ETL Pipeline using Python

The ETL (Extract, Transform, Load) pipeline is implemented in Python and follows the following steps:

  1. Database and tables are created using the provided SQL statements in sql_queries.py.

  2. The song data is processed and loaded into the songs and artists dimension tables.

  3. The log data is processed and loaded into the time and users dimension tables.

  4. The songplays fact table is populated by querying the songs and artists tables to obtain the respective IDs based on song information.

  5. The ETL process is performed for all files in the song and log datasets.

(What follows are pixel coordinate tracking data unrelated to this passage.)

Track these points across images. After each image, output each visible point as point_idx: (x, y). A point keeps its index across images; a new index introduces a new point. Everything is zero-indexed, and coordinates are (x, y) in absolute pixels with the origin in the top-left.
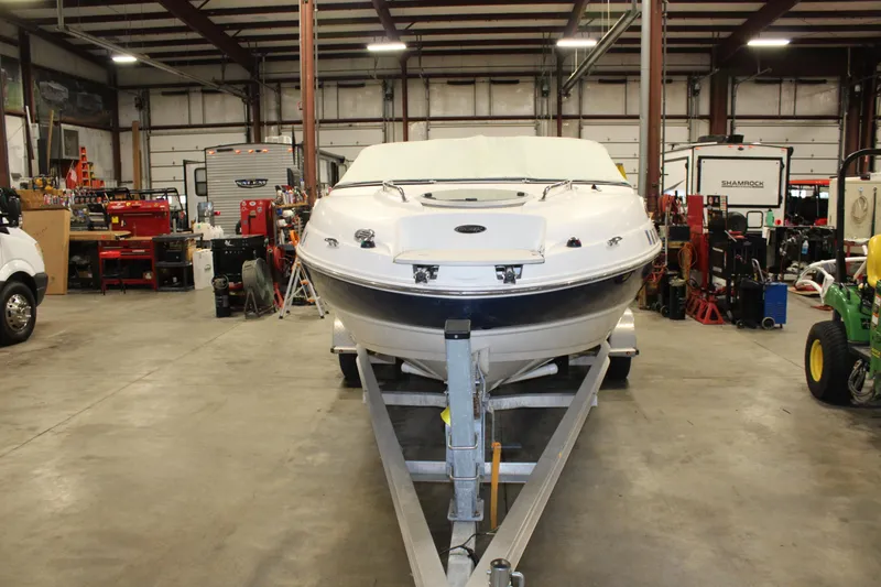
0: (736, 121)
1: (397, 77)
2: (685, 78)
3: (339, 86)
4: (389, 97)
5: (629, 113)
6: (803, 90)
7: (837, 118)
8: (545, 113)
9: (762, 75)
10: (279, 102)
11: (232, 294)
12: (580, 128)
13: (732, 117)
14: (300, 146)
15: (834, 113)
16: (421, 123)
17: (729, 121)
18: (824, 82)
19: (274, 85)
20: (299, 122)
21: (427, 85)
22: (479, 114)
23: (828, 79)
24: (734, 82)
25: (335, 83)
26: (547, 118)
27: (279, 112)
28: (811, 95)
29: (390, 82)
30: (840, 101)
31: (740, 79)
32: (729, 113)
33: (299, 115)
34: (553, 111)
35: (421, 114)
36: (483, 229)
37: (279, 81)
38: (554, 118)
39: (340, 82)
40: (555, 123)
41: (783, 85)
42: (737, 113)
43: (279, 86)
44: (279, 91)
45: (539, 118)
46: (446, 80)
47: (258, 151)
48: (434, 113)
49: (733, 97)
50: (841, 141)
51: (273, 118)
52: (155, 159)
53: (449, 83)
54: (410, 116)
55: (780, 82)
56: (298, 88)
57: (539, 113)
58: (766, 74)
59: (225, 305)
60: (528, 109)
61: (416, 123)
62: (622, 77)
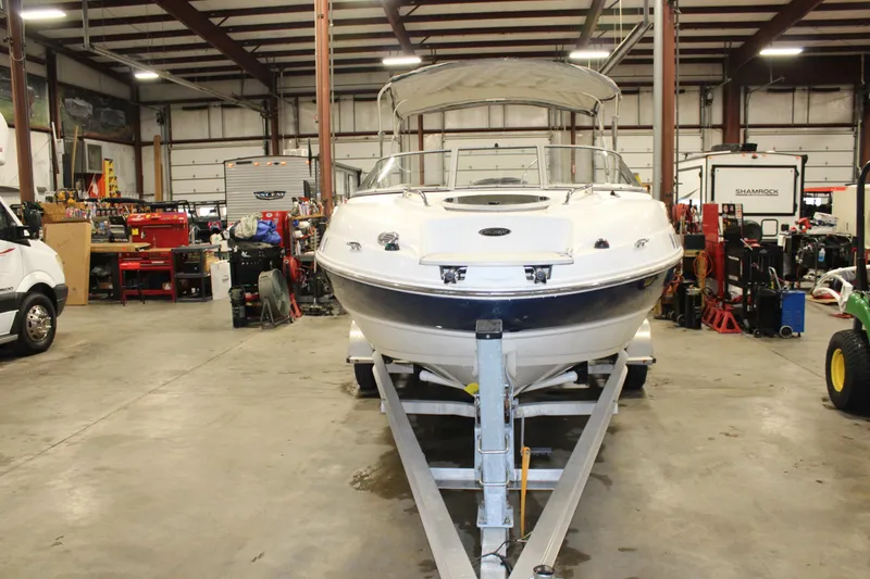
0: (749, 130)
2: (697, 88)
3: (356, 100)
5: (642, 124)
6: (817, 98)
7: (852, 125)
8: (559, 124)
9: (772, 84)
10: (297, 116)
11: (249, 304)
12: (594, 139)
13: (744, 126)
14: (317, 158)
15: (849, 121)
16: (436, 135)
17: (742, 130)
18: (838, 90)
19: (292, 99)
20: (316, 136)
22: (494, 126)
23: (842, 87)
24: (747, 92)
25: (351, 97)
26: (561, 129)
27: (297, 125)
28: (825, 103)
30: (854, 108)
31: (752, 88)
32: (742, 122)
33: (316, 129)
34: (567, 123)
35: (437, 126)
36: (508, 232)
37: (296, 95)
38: (568, 128)
39: (357, 96)
40: (568, 134)
41: (796, 94)
42: (750, 122)
43: (297, 100)
44: (296, 104)
45: (553, 129)
47: (277, 164)
48: (449, 126)
49: (746, 106)
50: (855, 148)
51: (291, 131)
52: (176, 172)
54: (425, 127)
55: (793, 91)
56: (315, 102)
57: (553, 125)
58: (780, 83)
59: (242, 315)
60: (541, 120)
61: (431, 135)
62: (635, 89)
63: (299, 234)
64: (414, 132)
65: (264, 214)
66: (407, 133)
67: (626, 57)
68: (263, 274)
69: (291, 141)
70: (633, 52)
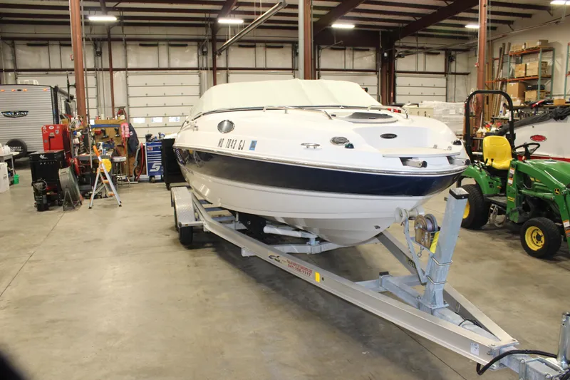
0: (321, 72)
1: (104, 40)
2: (290, 45)
3: (61, 45)
4: (98, 54)
5: (258, 67)
6: (357, 54)
7: (376, 71)
8: (205, 66)
9: (337, 45)
10: (14, 55)
11: (48, 194)
12: (227, 76)
13: (318, 70)
15: (375, 69)
16: (122, 72)
17: (317, 72)
18: (368, 50)
19: (9, 42)
20: (72, 70)
21: (126, 46)
22: (162, 66)
23: (370, 48)
24: (319, 49)
25: (57, 43)
26: (206, 69)
27: (15, 62)
28: (362, 57)
29: (99, 43)
30: (376, 60)
31: (322, 47)
32: (317, 67)
33: (72, 66)
34: (210, 65)
35: (122, 66)
36: (396, 136)
37: (13, 39)
38: (211, 69)
39: (63, 42)
40: (211, 73)
41: (346, 51)
42: (322, 67)
43: (13, 43)
44: (13, 46)
45: (201, 69)
46: (138, 43)
47: (19, 90)
48: (130, 66)
49: (318, 58)
50: (378, 84)
51: (10, 66)
53: (141, 45)
54: (114, 67)
55: (345, 49)
56: (70, 45)
57: (201, 66)
58: (340, 45)
60: (193, 63)
61: (118, 72)
62: (253, 44)
63: (77, 141)
64: (106, 70)
65: (47, 127)
66: (100, 70)
67: (263, 24)
68: (60, 171)
69: (10, 74)
70: (268, 21)
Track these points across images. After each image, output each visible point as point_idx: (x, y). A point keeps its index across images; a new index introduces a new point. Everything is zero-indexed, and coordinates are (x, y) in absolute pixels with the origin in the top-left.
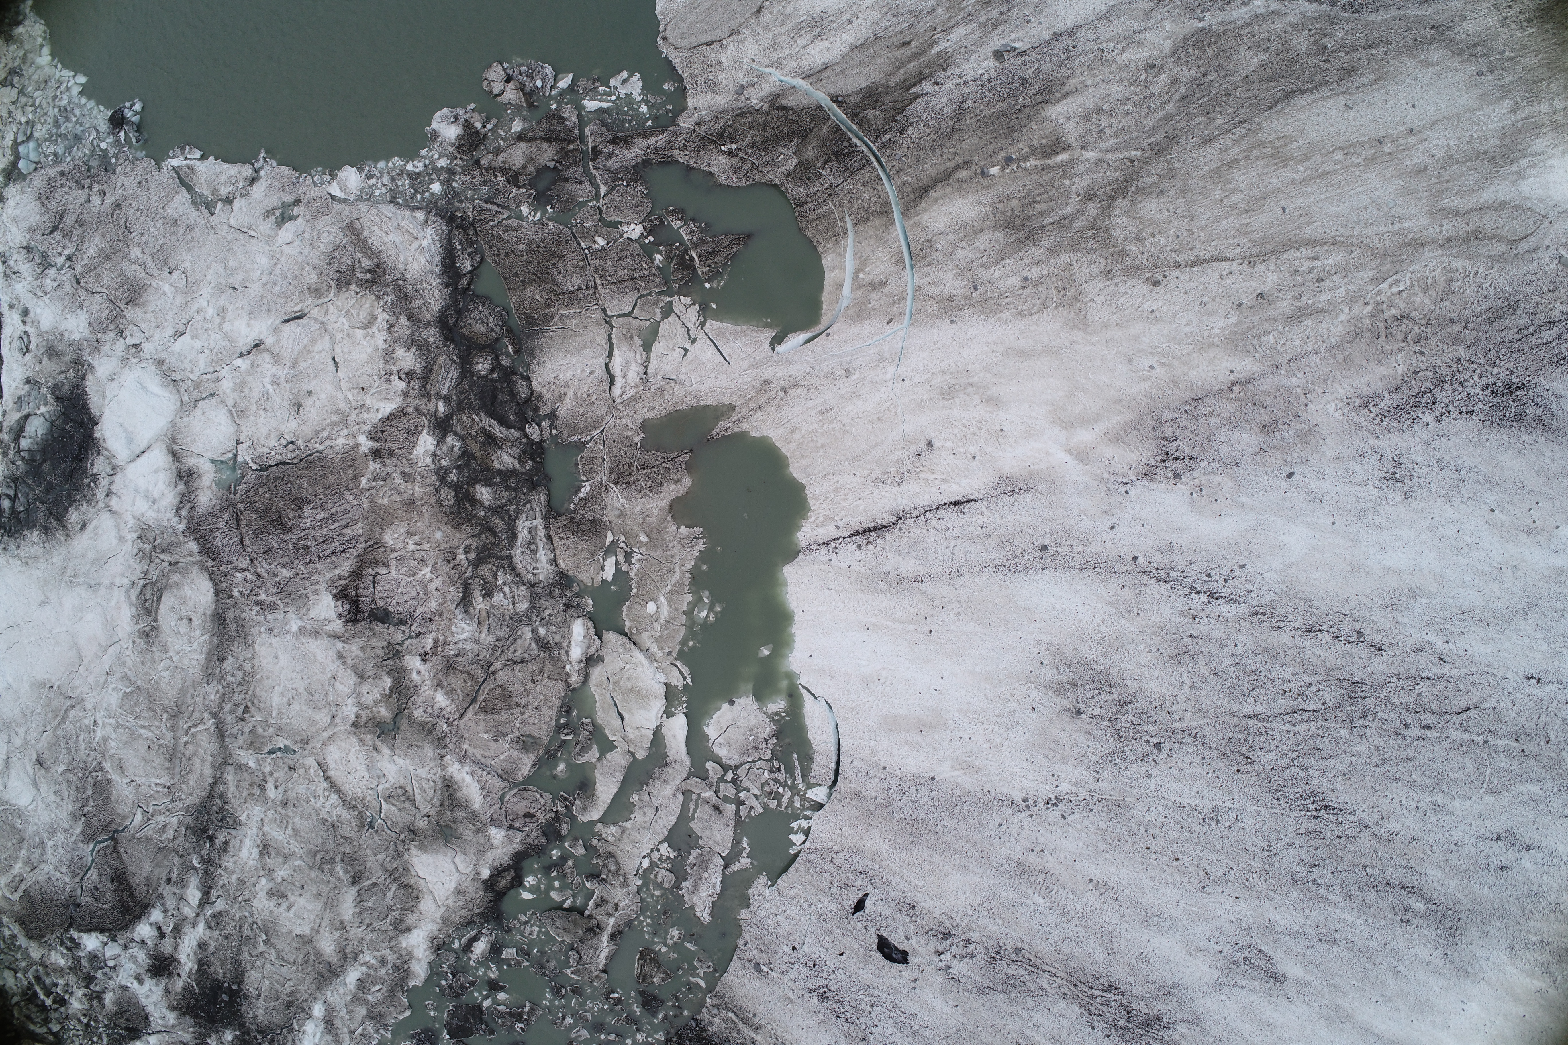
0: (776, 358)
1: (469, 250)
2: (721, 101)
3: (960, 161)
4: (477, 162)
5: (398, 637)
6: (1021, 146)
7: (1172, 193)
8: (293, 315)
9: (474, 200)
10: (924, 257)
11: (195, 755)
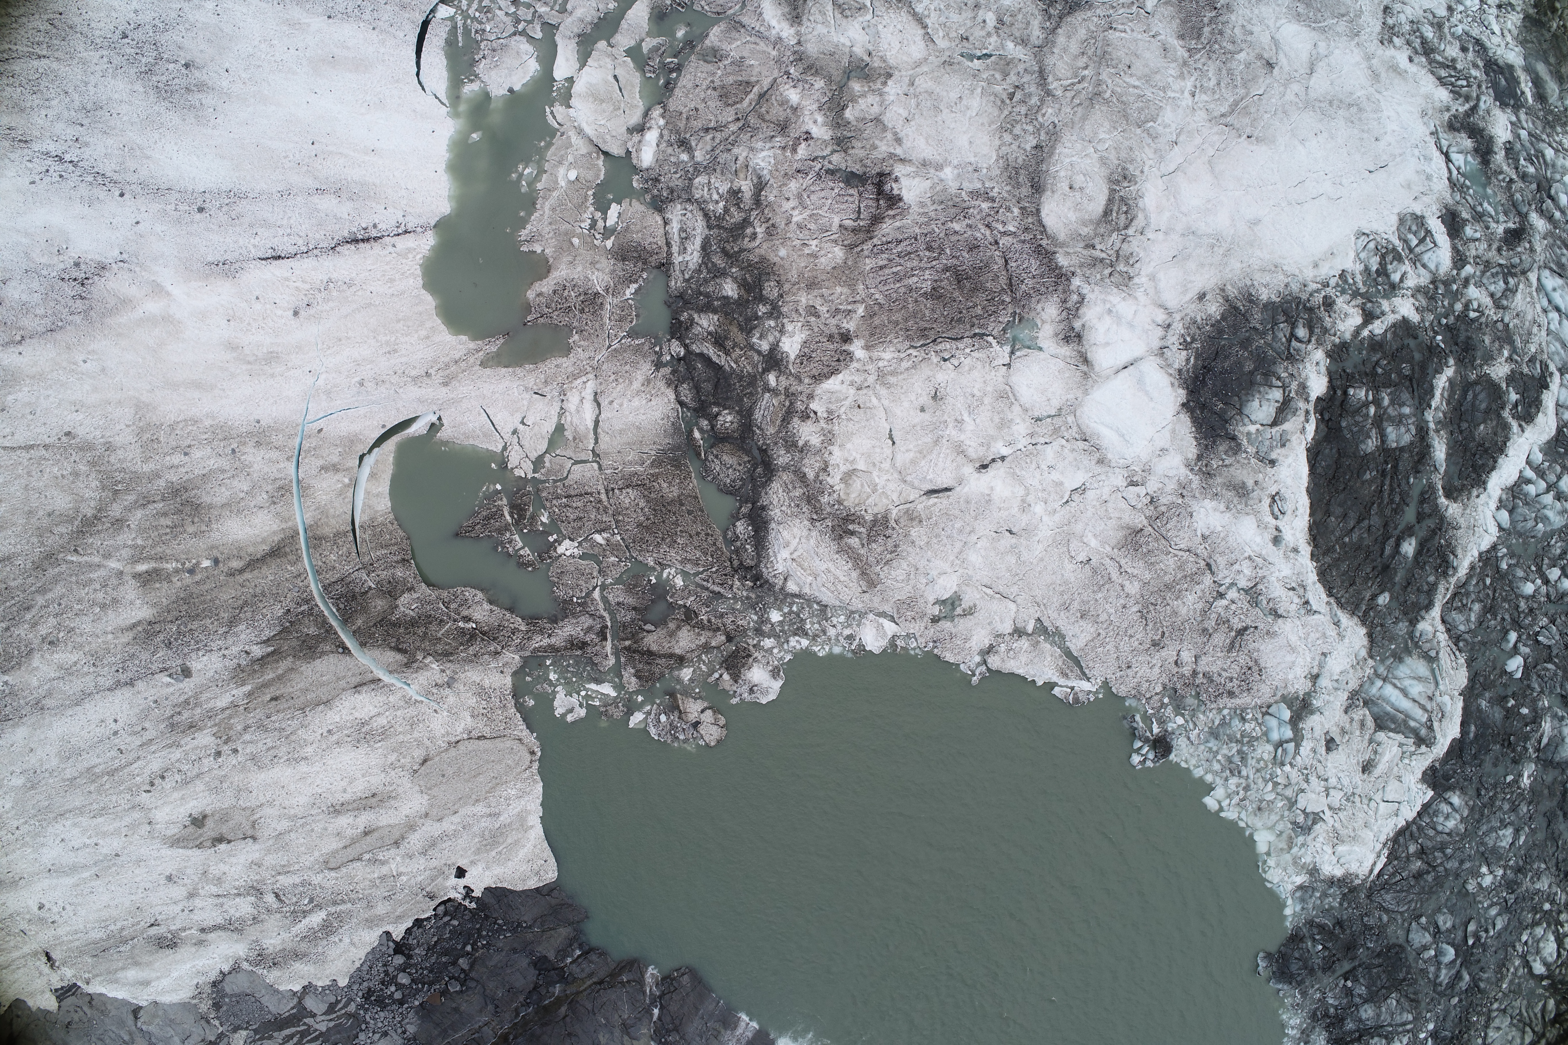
0: (435, 408)
1: (738, 543)
2: (473, 675)
3: (238, 577)
4: (730, 639)
5: (836, 158)
6: (179, 584)
7: (41, 513)
8: (941, 495)
9: (734, 598)
10: (281, 488)
11: (1076, 57)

  6. The ETL pipeline is executed by running etl.py script.

Project Structure

The project includes the following files:

  • data folder: Contains the JSON files of song and log data.
  • Queries.py: Includes all the SQL queries required for creating tables, inserting data, and performing other operations.
  • Table_generator.py: Drops and creates the tables defined in the schema using the queries from queries.py.
  • etl.py: The Python script that performs the ETL process for all files in the song and log datasets. It reads the data, transforms it, and loads it into the appropriate tables.
  • README.md: The current file, which provides an overview of the project, its structure, and the ETL pipeline.

Steps to Run the Project

  1. Run Table_generator.py to create the database and tables required for the ETL process.
  2. Verify the tables by running test.ipynb and checking the first few rows of each table.
  3. Execute etl.py to perform the ETL pipeline and populate the tables with the data from the song and log datasets.

By following these steps, you will successfully create a database schema and perform the ETL process to analyze Sparkify's song and user activity data.